TEXTE À LIRE
──────

• L'affaire Dominici ou les insuffisances d'un enquêteur trop pressé

    L'affaire Dominici ou les nouvelles insuffisances d'un enquêteur trop pressé

    Le 5 août 1952, voici soixante-douze ans, et l'affaire avait eu un grand retentissement. Mais ce crime de Lurs n'aura jamais été comme l'affaire RANUCCI vraiment élucidé et, longtemps on aura cru sans le démontrer ouvertement à un crime commis par un vieil homme, Gaston DOMINICI dont la communication n'était pas le point fort et qui, malgré un air matois, était aux portes de l'illettrisme. Sans doute aussi parce que la carabine ayant servi au meurtre des trois Anglais demeurant à Nottingham lui appartenait. Mais revenons sur cette affaire qui aura beaucoup fait parler et qui met surtout en lumière le comportement discutable du responsable de l'enquête, un certain commissaire SEBEILLE, Edmond SEBEILLE venu de Marseille et lui-même fils d'un inspecteur de police.

──────

DONNÉES FOURNIES

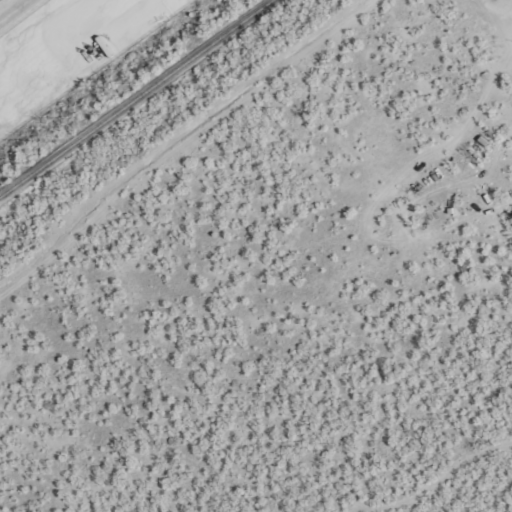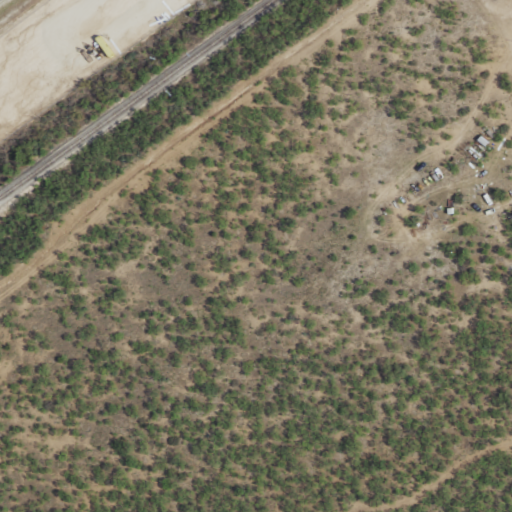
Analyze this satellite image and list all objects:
railway: (134, 96)
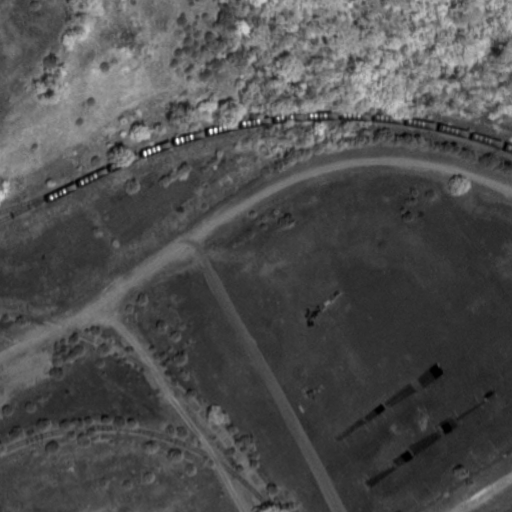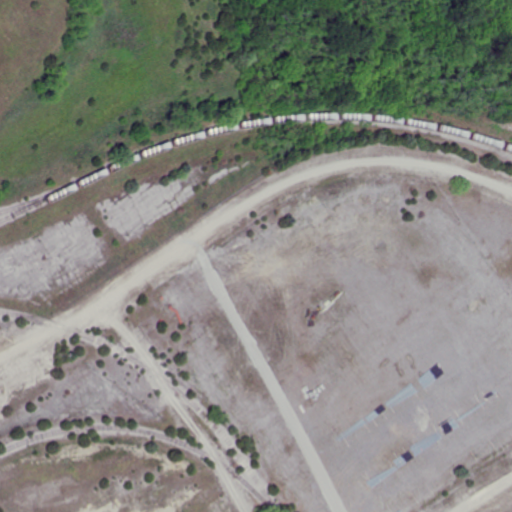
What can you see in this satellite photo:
railway: (248, 119)
railway: (19, 203)
road: (242, 208)
road: (265, 376)
railway: (164, 378)
railway: (149, 431)
road: (485, 493)
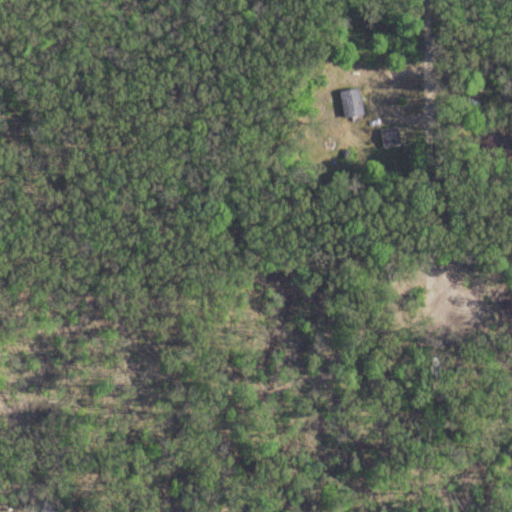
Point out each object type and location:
road: (436, 98)
building: (388, 139)
road: (444, 295)
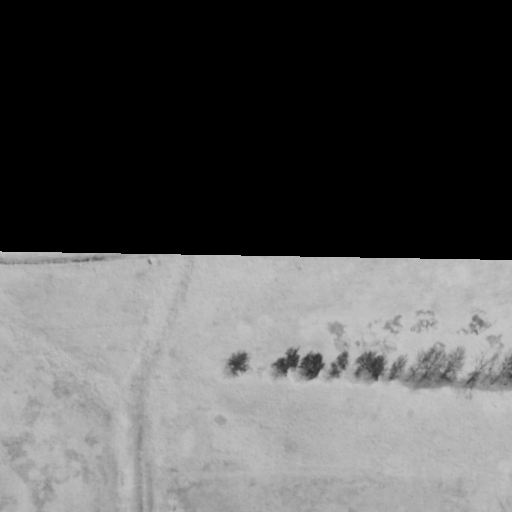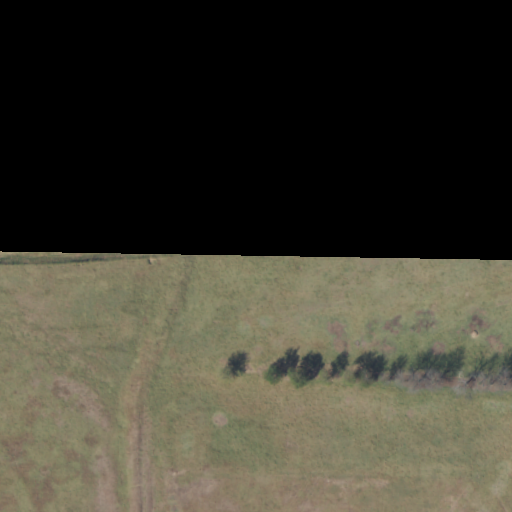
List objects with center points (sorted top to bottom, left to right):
road: (256, 186)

──────

CONSIGNES
[1] Répondez à ces questions d'après le texte sur l'affaire Dominici :
(a) À quelle date le crime de Lurs a-t-il eu lieu ?
(b) Dans quelle ville demeuraient les trois Anglais tués ?
(c) De quelle ville était venu le commissaire Sebeille ?
[2] Citez le passage du texte sur l'affaire Dominici qui s'ouvre sur les mots « L'affaire Dominici ou les nouvelles » et se ferme sur les mots « inspecteur de police. ».

RÉPONSES
[1]
(a) Le 5 août 1952.
(b) À Nottingham.
(c) De Marseille.

[2]
L'affaire Dominici ou les nouvelles insuffisances d'un enquêteur trop pressé

    Le 5 août 1952, voici soixante-douze ans, et l'affaire avait eu un grand retentissement. Mais ce crime de Lurs n'aura jamais été comme l'affaire RANUCCI vraiment élucidé et, longtemps on aura cru sans le démontrer ouvertement à un crime commis par un vieil homme, Gaston DOMINICI dont la communication n'était pas le point fort et qui, malgré un air matois, était aux portes de l'illettrisme. Sans doute aussi parce que la carabine ayant servi au meurtre des trois Anglais demeurant à Nottingham lui appartenait. Mais revenons sur cette affaire qui aura beaucoup fait parler et qui met surtout en lumière le comportement discutable du responsable de l'enquête, un certain commissaire SEBEILLE, Edmond SEBEILLE venu de Marseille et lui-même fils d'un inspecteur de police.